EXERCISE INPUT:

- - - -

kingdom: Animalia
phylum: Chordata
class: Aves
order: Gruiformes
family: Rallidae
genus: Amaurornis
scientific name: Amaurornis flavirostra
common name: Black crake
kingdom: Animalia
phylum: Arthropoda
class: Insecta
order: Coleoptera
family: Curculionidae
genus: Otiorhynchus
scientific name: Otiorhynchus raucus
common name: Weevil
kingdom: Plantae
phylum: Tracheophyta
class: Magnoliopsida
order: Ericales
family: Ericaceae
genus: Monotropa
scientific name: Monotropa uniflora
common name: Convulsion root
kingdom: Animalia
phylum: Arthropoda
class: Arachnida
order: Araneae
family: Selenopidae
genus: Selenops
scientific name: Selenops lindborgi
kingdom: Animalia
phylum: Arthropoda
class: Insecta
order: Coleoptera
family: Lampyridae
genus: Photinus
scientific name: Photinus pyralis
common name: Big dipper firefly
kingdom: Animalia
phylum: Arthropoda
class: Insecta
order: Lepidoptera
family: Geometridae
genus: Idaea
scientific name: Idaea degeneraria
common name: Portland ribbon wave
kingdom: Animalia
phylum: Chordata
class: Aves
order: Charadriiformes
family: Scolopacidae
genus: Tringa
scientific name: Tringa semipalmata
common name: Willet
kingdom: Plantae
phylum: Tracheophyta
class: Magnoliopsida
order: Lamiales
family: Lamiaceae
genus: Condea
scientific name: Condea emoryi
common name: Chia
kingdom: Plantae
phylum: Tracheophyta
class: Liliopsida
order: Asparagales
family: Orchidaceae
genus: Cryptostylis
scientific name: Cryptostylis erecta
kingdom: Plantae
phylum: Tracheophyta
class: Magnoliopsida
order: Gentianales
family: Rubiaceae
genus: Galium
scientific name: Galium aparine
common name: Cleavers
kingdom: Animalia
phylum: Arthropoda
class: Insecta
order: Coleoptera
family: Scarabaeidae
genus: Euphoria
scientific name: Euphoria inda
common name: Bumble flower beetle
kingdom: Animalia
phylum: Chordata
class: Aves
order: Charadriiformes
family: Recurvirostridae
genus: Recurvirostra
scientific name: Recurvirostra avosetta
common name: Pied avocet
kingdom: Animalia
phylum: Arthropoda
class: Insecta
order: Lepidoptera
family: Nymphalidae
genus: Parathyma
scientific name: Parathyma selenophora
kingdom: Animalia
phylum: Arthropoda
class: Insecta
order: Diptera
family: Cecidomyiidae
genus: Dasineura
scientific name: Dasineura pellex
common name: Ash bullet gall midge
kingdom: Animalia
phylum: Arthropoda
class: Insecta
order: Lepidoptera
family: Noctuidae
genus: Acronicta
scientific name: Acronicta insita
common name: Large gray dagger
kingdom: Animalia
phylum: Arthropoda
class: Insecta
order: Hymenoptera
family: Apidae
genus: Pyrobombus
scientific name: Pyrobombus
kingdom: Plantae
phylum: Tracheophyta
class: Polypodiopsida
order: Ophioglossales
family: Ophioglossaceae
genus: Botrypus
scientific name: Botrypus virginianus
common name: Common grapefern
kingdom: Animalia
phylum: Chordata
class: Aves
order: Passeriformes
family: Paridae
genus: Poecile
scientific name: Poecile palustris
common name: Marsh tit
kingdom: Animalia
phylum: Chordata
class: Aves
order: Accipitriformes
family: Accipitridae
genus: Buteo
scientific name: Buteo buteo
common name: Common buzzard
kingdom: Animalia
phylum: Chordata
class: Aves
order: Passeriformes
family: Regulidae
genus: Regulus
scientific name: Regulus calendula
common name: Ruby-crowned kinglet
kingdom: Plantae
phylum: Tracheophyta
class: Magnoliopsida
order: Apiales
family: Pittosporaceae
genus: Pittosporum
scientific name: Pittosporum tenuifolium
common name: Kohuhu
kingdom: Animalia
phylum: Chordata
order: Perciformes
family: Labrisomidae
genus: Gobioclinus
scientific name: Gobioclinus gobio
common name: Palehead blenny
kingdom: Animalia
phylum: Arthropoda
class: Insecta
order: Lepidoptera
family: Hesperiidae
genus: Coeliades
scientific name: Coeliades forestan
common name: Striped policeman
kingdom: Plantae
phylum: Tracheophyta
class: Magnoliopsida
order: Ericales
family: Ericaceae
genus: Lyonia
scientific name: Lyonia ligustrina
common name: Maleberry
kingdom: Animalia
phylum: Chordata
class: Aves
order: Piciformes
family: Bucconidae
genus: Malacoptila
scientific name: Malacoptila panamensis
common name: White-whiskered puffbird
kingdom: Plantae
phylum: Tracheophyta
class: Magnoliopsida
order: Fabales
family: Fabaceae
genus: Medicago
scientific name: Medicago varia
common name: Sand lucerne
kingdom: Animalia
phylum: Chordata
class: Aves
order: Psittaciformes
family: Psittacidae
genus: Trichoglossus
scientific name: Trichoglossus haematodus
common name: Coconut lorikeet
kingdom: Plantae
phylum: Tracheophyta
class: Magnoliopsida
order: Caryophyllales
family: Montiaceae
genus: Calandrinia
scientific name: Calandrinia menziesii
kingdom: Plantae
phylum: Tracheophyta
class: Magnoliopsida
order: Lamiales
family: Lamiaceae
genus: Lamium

- - - -

OBJECTIVE:
Copy the lines above verbatim, starting with the line containing "genus: Medicago" and ending with the last line of the items.

WRITTEN RESPONSE:
genus: Medicago
scientific name: Medicago varia
common name: Sand lucerne
kingdom: Animalia
phylum: Chordata
class: Aves
order: Psittaciformes
family: Psittacidae
genus: Trichoglossus
scientific name: Trichoglossus haematodus
common name: Coconut lorikeet
kingdom: Plantae
phylum: Tracheophyta
class: Magnoliopsida
order: Caryophyllales
family: Montiaceae
genus: Calandrinia
scientific name: Calandrinia menziesii
kingdom: Plantae
phylum: Tracheophyta
class: Magnoliopsida
order: Lamiales
family: Lamiaceae
genus: Lamium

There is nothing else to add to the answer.